- Wild Western #3 (Sept. 1948), the first issue published under the title. Cover art by Syd Shores.

Publication information
- Publisher: Atlas Comics
- Schedule: Bi-monthly
- Format: Anthology42
- Publication date: Spring 1948 – Sept. 1957
- No. of issues: 57
- Main character(s): Kid Colt, Two-Gun Kid, Black Rider

Creative team
- Written by: Stan Lee
- Artist(s): Ross Andru, Dick Ayers, Dave Berg, John Forte, Tom Gill, Al Hartley, Russ Heath, Jack Keller, Joe Maneely, Chuck Miller, Jay Scott Pike, Werner Roth, Syd Shores, Joe Sinnott, Chic Stone, Pete Tumlinson, George Tuska
- Editor: Stan Lee

= Wild Western (comics) =

Wild Western (originally titled Wild West) is a Western comic book series that was published by Atlas Comics, the 1950s forerunner of Marvel Comics. The anthology series published 57 issues from 1948 to 1957. Kid Colt stories were usually the lead feature and a prominent cover element throughout the series' run, while most issues also featured the Two-Gun Kid and the Black Rider. Other recurring characters included Tex Taylor, Arizona Annie, the Apache Kid, and the Ringo Kid.

== Publication history ==
The series published two issues as Wild West before changing its title to Wild Western. It was edited throughout by Stan Lee, who also contributed a number of stories as writer.

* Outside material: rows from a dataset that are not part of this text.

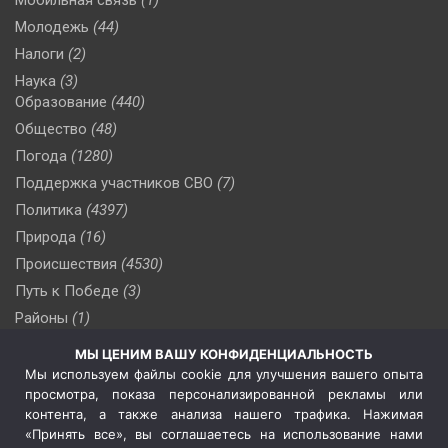
Мобильная связь
(1)
Молодежь
(44)
Налоги
(2)
Наука
(3)
Образование
(440)
Общество
(48)
Погода
(1280)
Поддержка участников СВО
(7)
Политика
(4397)
Природа
(16)
Происшествия
(4530)
Путь к Победе
(3)
Районы
(1)
Россия
(510)
МЫ ЦЕНИМ ВАШУ КОНФИДЕНЦИАЛЬНОСТЬ
Сельское хозяйство
(3)
Мы используем файлы cookie для улучшения вашего опыта
просмотра, показа персонализированной рекламы или
Социальная политика
(3)
контента, а также анализа нашего трафика. Нажимая
Спецоперация в Украине
(657)
«Принять все», вы соглашаетесь на использование нами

The primary recurring feature was "Kid Colt", which generally led each issue of Wild Western while simultaneously starring in his own title.

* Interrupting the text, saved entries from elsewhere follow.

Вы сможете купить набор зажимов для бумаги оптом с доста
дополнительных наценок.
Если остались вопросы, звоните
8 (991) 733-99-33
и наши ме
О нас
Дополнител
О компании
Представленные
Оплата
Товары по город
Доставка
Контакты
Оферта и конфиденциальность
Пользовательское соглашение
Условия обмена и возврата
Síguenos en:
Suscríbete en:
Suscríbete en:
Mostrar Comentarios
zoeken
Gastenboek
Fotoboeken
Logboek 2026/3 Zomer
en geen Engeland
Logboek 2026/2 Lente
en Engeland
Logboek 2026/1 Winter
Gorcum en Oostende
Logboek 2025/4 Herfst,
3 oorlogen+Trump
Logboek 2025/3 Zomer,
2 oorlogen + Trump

Other features starred the first of several Marvel characters dubbed the Two-Gun Kid, Clay Harder, who appeared in most issues from #1-42; the vigilante Tex Taylor, introduced in Wild West #1 and appearing through #11, when he was renamed as the "Prairie Kid" for a new short-lived feature; the female gunslinger Arizona Annie, who appeared in the first four issues before replaced by the Black Rider through #50; the Apache Kid in issues #15-22; and the Ringo Kid from #38 until the end of the book's run, initially drawn by Joe Maneely, with John Severin taking the reins in at least issues #46-47.

Other recurring features included "Tex Morgan", "Blaze Carson", "The Gunhawk", the "Arizona Kid", the "Texas Kid", and "Arrowhead".